Sam Quah brings real artistry to a story of buried guilt and conspicuous violence, but his neat contrivances tie things up rather too easily
Sam Quah’s Chinese remake of his own Malaysian thriller from 2022 is a film literally dripping in sin. It’s set in 2006 during the clean-up after the tsunami, with the ceiling at the local high school leaking due to the incessant rain. After the pupils punt origami boats out on the college lake, mute loner Tong (Shengdi Wang) is smeared in glue and tortured by the resident girl gang. So if liquid-sloshing Quah hasn’t seen Hideo Nakata’s Dark Water, by the time a mackintosh-sporting psycho is dicing up the bullies it’s clear he must be a fan of I Know What You Did Last Summer.

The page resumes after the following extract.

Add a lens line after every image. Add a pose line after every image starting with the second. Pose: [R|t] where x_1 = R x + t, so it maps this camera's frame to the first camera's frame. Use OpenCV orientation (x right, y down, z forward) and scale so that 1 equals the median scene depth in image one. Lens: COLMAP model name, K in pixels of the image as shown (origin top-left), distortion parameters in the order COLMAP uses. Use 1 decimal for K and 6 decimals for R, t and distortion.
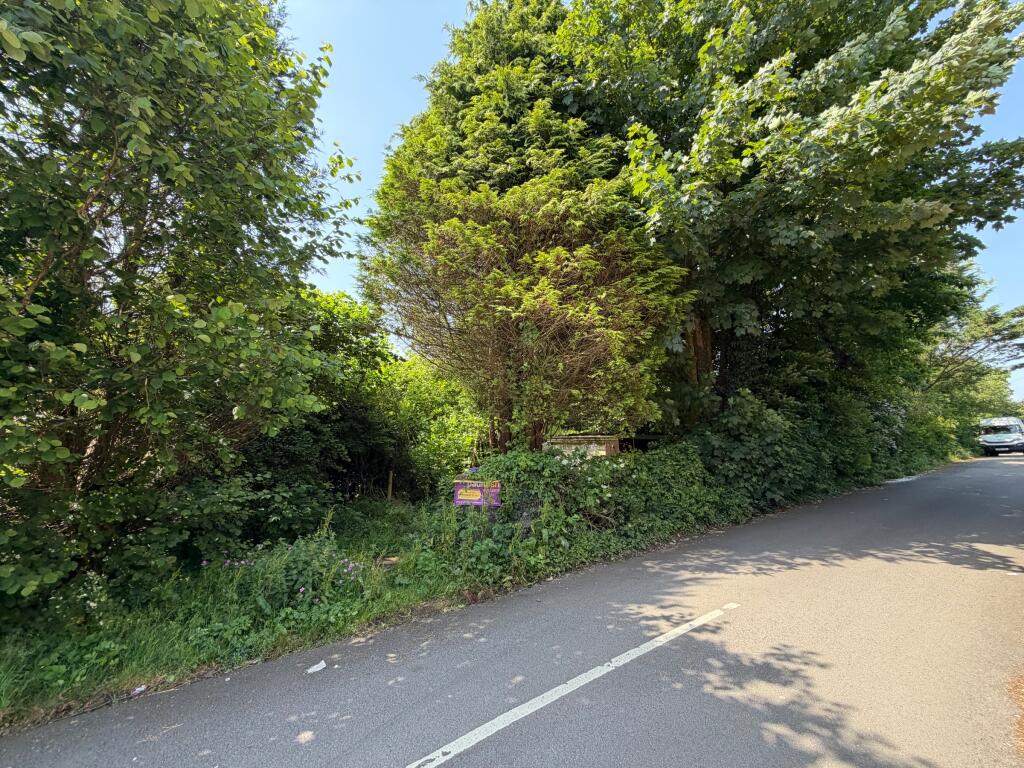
lens RADIAL K [[415.2, 0, 515.4], [0, 415.2, 377.6], [0, 0, 1]] dist [0.016313, 0.000039]
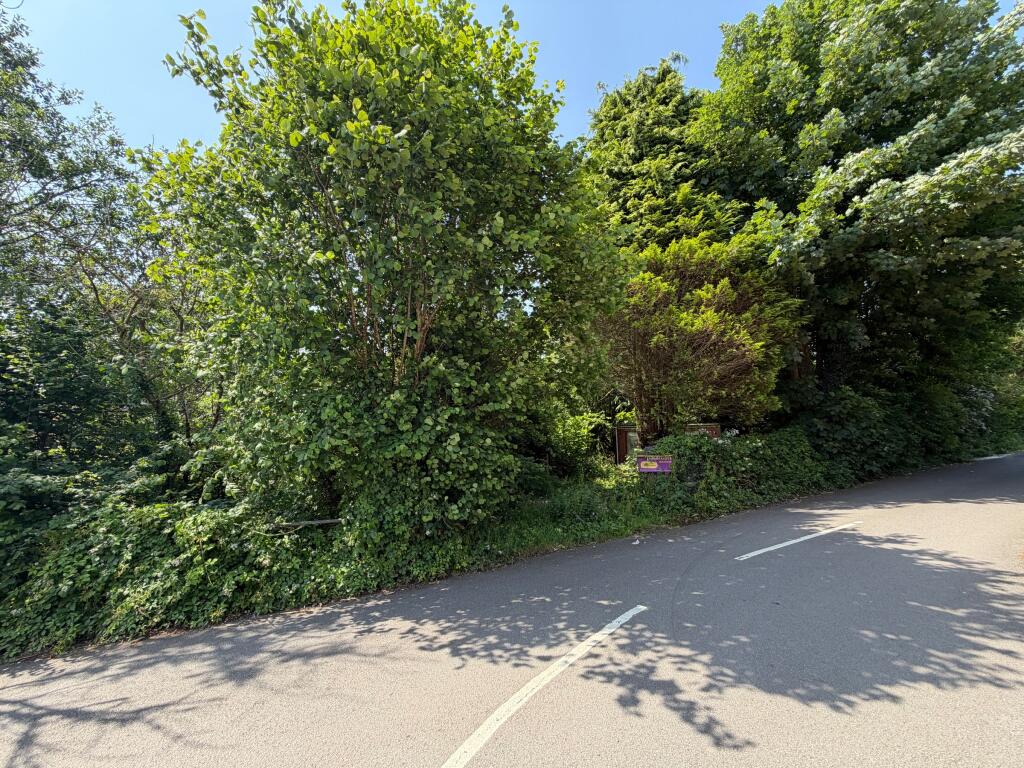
lens RADIAL K [[408.3, 0, 510.8], [0, 408.3, 382.8], [0, 0, 1]] dist [-0.053398, 0.022488]
pose [[0.988599, -0.037477, -0.145832, -0.385588], [0.040273, 0.999056, 0.016265, -0.046918], [0.145084, -0.021953, 0.989176, -0.468554]]
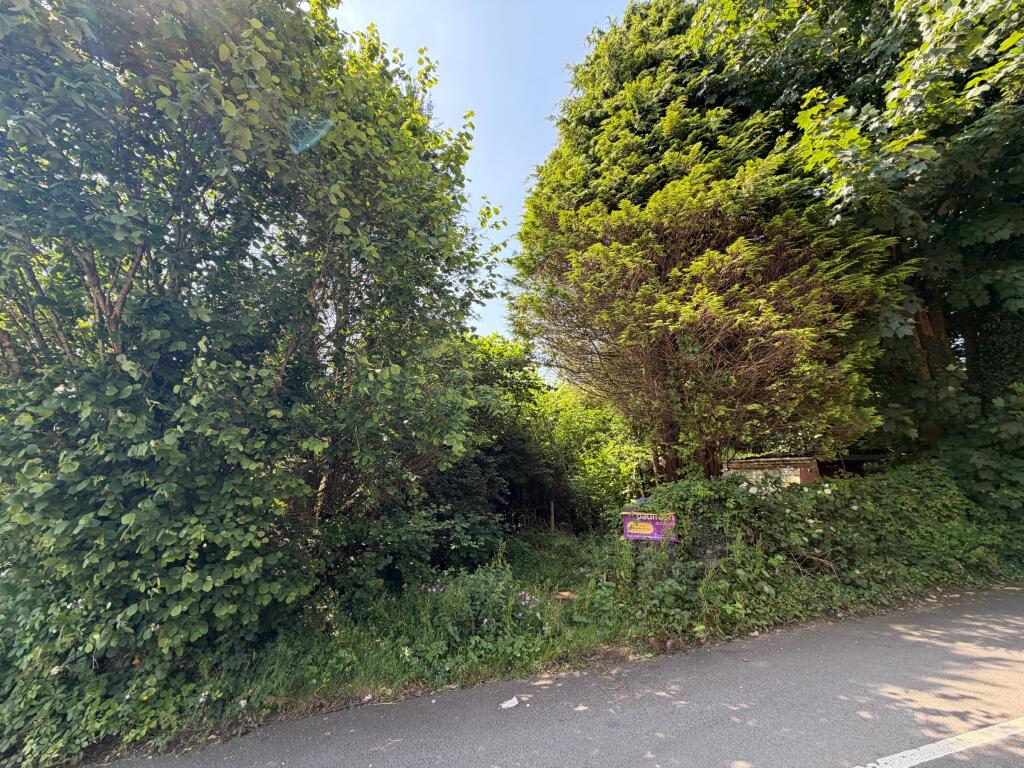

Tong’s mother, willowy school cleaner Li Han (Janine Chang), is one suspect on the police’s list – though seemingly off the hook when her daughter also goes missing. Quah came out as a Hitchcock admirer in his 2019 film Sheep Without a Shepherd with its cinephile protagonist; he aims to give this follow-up a similar dexterity. Li Han is revealed to have an abusive past, the police chief is covering for the school principal who is father to one of Tong’s tormentors – and there’s the secret the local philanthropist is harbouring regarding Lin (Wang Chuanjun), a worker at his foundation.